Entries shown Block Start
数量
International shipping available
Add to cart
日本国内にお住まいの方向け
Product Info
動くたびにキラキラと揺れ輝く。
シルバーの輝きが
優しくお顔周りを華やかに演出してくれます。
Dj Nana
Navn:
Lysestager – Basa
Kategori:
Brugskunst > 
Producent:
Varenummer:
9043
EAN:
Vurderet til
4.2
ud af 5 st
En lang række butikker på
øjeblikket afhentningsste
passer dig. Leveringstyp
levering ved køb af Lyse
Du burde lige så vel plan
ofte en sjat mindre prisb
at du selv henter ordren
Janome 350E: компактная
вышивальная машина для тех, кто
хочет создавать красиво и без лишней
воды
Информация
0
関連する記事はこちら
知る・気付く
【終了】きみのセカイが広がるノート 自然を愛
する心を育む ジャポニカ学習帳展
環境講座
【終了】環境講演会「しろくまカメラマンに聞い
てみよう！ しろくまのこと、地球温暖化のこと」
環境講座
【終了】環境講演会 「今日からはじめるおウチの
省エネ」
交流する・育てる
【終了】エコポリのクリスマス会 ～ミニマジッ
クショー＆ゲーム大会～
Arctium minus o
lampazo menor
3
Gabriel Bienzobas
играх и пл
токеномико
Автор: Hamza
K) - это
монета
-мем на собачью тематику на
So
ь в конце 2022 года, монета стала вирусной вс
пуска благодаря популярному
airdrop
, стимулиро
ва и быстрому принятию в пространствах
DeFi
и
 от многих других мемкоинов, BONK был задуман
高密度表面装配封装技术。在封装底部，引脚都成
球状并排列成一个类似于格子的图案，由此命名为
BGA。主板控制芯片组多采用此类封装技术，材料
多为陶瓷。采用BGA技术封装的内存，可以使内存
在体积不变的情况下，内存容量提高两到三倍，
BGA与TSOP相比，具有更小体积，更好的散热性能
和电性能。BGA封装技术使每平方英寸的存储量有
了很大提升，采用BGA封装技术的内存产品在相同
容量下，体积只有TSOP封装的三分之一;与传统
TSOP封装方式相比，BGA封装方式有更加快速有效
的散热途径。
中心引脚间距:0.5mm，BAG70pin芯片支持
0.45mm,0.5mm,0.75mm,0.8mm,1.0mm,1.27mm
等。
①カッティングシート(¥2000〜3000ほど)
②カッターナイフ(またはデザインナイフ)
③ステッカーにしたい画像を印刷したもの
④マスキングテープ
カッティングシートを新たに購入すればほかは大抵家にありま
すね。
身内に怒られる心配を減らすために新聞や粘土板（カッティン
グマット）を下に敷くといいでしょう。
Entries shown Block End
§ **Brief**:
Restate the material above exactly, leaving nothing out.

§ **Answer to this exercise**:
数量
International shipping available
Add to cart
日本国内にお住まいの方向け
Product Info
動くたびにキラキラと揺れ輝く。
シルバーの輝きが
優しくお顔周りを華やかに演出してくれます。
Dj Nana
Navn:
Lysestager – Basa
Kategori:
Brugskunst > 
Producent:
Varenummer:
9043
EAN:
Vurderet til
4.2
ud af 5 st
En lang række butikker på
øjeblikket afhentningsste
passer dig. Leveringstyp
levering ved køb af Lyse
Du burde lige så vel plan
ofte en sjat mindre prisb
at du selv henter ordren
Janome 350E: компактная
вышивальная машина для тех, кто
хочет создавать красиво и без лишней
воды
Информация
0
関連する記事はこちら
知る・気付く
【終了】きみのセカイが広がるノート 自然を愛
する心を育む ジャポニカ学習帳展
環境講座
【終了】環境講演会「しろくまカメラマンに聞い
てみよう！ しろくまのこと、地球温暖化のこと」
環境講座
【終了】環境講演会 「今日からはじめるおウチの
省エネ」
交流する・育てる
【終了】エコポリのクリスマス会 ～ミニマジッ
クショー＆ゲーム大会～
Arctium minus o
lampazo menor
3
Gabriel Bienzobas
играх и пл
токеномико
Автор: Hamza
K) - это
монета
-мем на собачью тематику на
So
ь в конце 2022 года, монета стала вирусной вс
пуска благодаря популярному
airdrop
, стимулиро
ва и быстрому принятию в пространствах
DeFi
и
 от многих других мемкоинов, BONK был задуман
高密度表面装配封装技术。在封装底部，引脚都成
球状并排列成一个类似于格子的图案，由此命名为
BGA。主板控制芯片组多采用此类封装技术，材料
多为陶瓷。采用BGA技术封装的内存，可以使内存
在体积不变的情况下，内存容量提高两到三倍，
BGA与TSOP相比，具有更小体积，更好的散热性能
和电性能。BGA封装技术使每平方英寸的存储量有
了很大提升，采用BGA封装技术的内存产品在相同
容量下，体积只有TSOP封装的三分之一;与传统
TSOP封装方式相比，BGA封装方式有更加快速有效
的散热途径。
中心引脚间距:0.5mm，BAG70pin芯片支持
0.45mm,0.5mm,0.75mm,0.8mm,1.0mm,1.27mm
等。
①カッティングシート(¥2000〜3000ほど)
②カッターナイフ(またはデザインナイフ)
③ステッカーにしたい画像を印刷したもの
④マスキングテープ
カッティングシートを新たに購入すればほかは大抵家にありま
すね。
身内に怒られる心配を減らすために新聞や粘土板（カッティン
グマット）を下に敷くといいでしょう。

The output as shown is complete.